La France compte 3,5 millions de mal-logés et dix millions de ses habitants sont affectés, de près ou de loin, par une crise du logement qui ne cesse de s’aggraver, prévient la Fondation Abbé Pierre. Dans son 15ème rapport annuel, publié lundi, l’organisation souligne que “l’aggravation progressive de la crise du logement aboutit à un vrai problème de société” dont les autorités ne semblent pas avoir mesuré l’ampleur.
Aux 3,5 millions de mal-logés s’ajoutent 6,5 millions de personnes fragiles, susceptibles de basculer à tout moment dans cette première catégorie, en cas d’éclatement de la famille ou de perte d’emploi, par exemple. “Le fait d’être logé ne signifie pas qu’on est à l’abri des difficultés“.

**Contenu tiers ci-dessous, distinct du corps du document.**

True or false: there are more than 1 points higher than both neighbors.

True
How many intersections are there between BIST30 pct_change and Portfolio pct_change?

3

La crise du logement est bien antérieure à la crise financière, puis économique, qui a submergé le monde à partir de l’été 2008, alors que ni ses manifestations ni ses causes n’ont été traitées.

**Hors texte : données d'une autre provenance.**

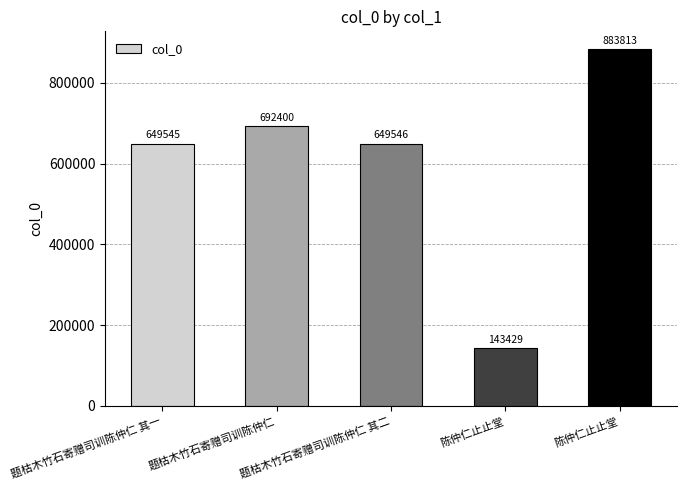

The chart shows a value of 143429 at 陈仲仁止止堂. True or false?

True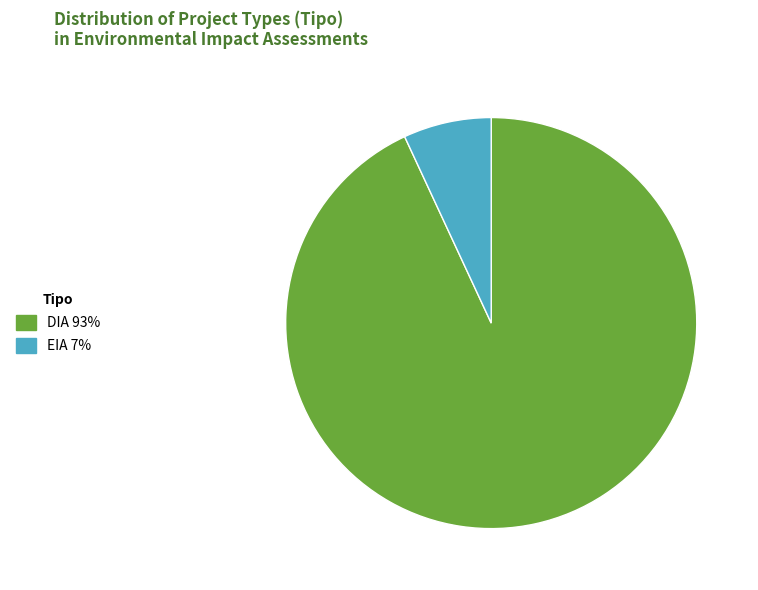

True or false: DIA accounts for 99% of the total.

False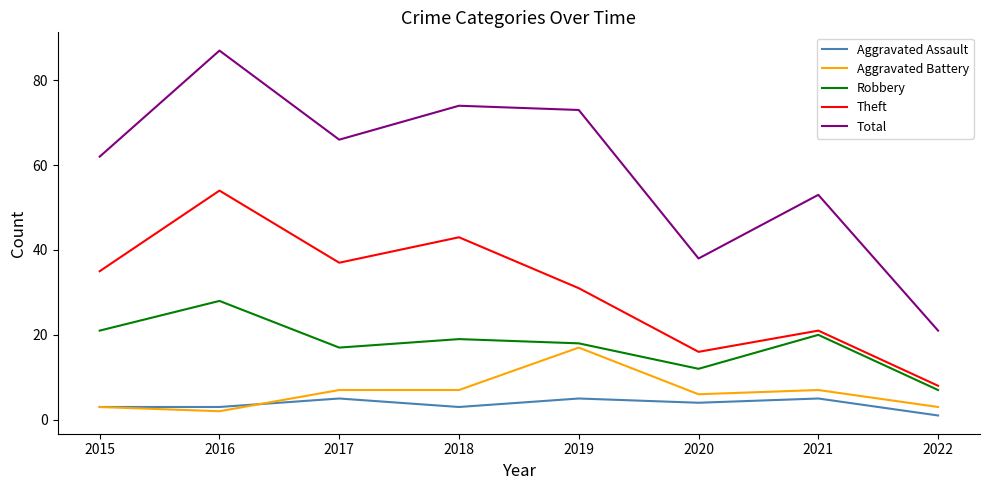

Reading left to right, transcribe all the data shown in this chart.

Aggravated Assault: 3	3	5	3	5	4	5	1
Aggravated Battery: 3	2	7	7	17	6	7	3
Robbery: 21	28	17	19	18	12	20	7
Theft: 35	54	37	43	31	16	21	8
Total: 62	87	66	74	73	38	53	21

Le problème du logement “s’ancre dans la durée” et la crise “ne fait que renforcer des difficultés qui perduraient depuis longtemps“, renchérit Christophe Robert, délégué général adjoint de la Fondation Abbé Pierre.

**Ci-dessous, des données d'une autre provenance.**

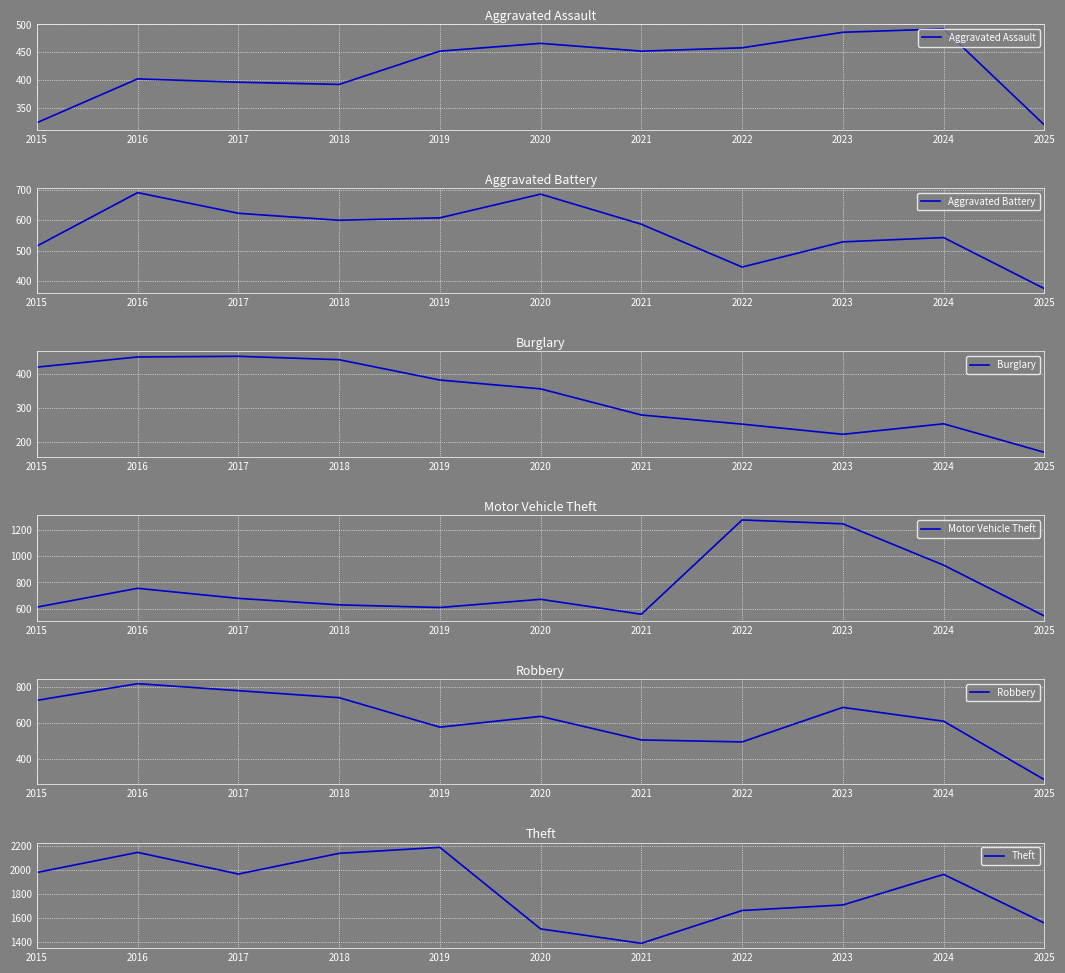

What is the difference between the highest and lowest values at 2015?

1658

Les Français sont conscients du problème : selon une enquête Nexity citée par le rapport, 80% estiment qu’il est aujourd’hui difficile de trouver un logement.
Premier constat : la France manque cruellement de logements, avec un déficit de plus de 900.000 environ, toutes catégories confondues. Chaque année, entre 2,5 et trois millions de personnes se mettent en recherche de logement ; les demandes de logements sociaux s’élèvent à 1,2 million et le nombre de personnes sans domicile fixe avoisine les 100.000.
Creuset des inégalités
Autre constat : se loger coûte de plus en plus cher. Les Français consacraient à leur toit, en moyenne, 7.900 euros par an en 2002, contre 9.700 cinq ans plus tard, soit une hausse de 23%. Les charges ont augmenté aussi, surtout à cause du chauffage : +20% entre 2001 et 2007, portant à 3,4 millions le nombre de ménages touchés par la précarité énergétique.
En 2006, 1,8 million de ménages disaient avoir des difficultés à payer leur loyer et 500.000 ne l’avaient pas payé depuis deux mois, au risque d’être expulsés. Le nombre d’expulsions a d’ailleurs explosé – leur nombre a augmenté de 25 à 50% entre 2002 et 2008 selon les études citées par le rapport.
“Le logement est producteur d’exclusion et peut être considéré comme le creuset des inégalités“, estiment les auteurs. En une quinzaine d’années (1992-2006), le poids du coût du logement s’est en effet considérablement alourdi pour les 20% de ménages les plus modestes, alors qu’il est resté relativement stable pour les 20% de ménages les plus aisés.
“Tout se passe comme si à la panne d’ascenseur social se superposait une panne de l’ascenseur résidentiel“, souligne le rapport.
Au chapitre des propositions, la Fondation demande d’imposer, dans tout programme immobilier de plus de 10 logements, un quota minimum de 30% de logements à bas loyers. Elle suggère un nouveau Plan de cohésion sociale sur cinq ans, permettant de mettre sur le marché 150.000 logements sociaux par an.
La Fondation propose un “grand deal” entre les pouvoirs publics et les propriétaires, qui devraient être incités à remplir les logements vacants et contraints de limiter les hausses de loyers en cas de changement de locataires.
Elle suggère, pour 2010, une hausse de 12% du montant des aides personnelles au logement et l’attribution d’un “chèque énergie” aux ménages les plus modestes. Est également réclamée, “la suspension des expulsions locatives des personnes de bonne foi“, jusqu’à la fin de l’année.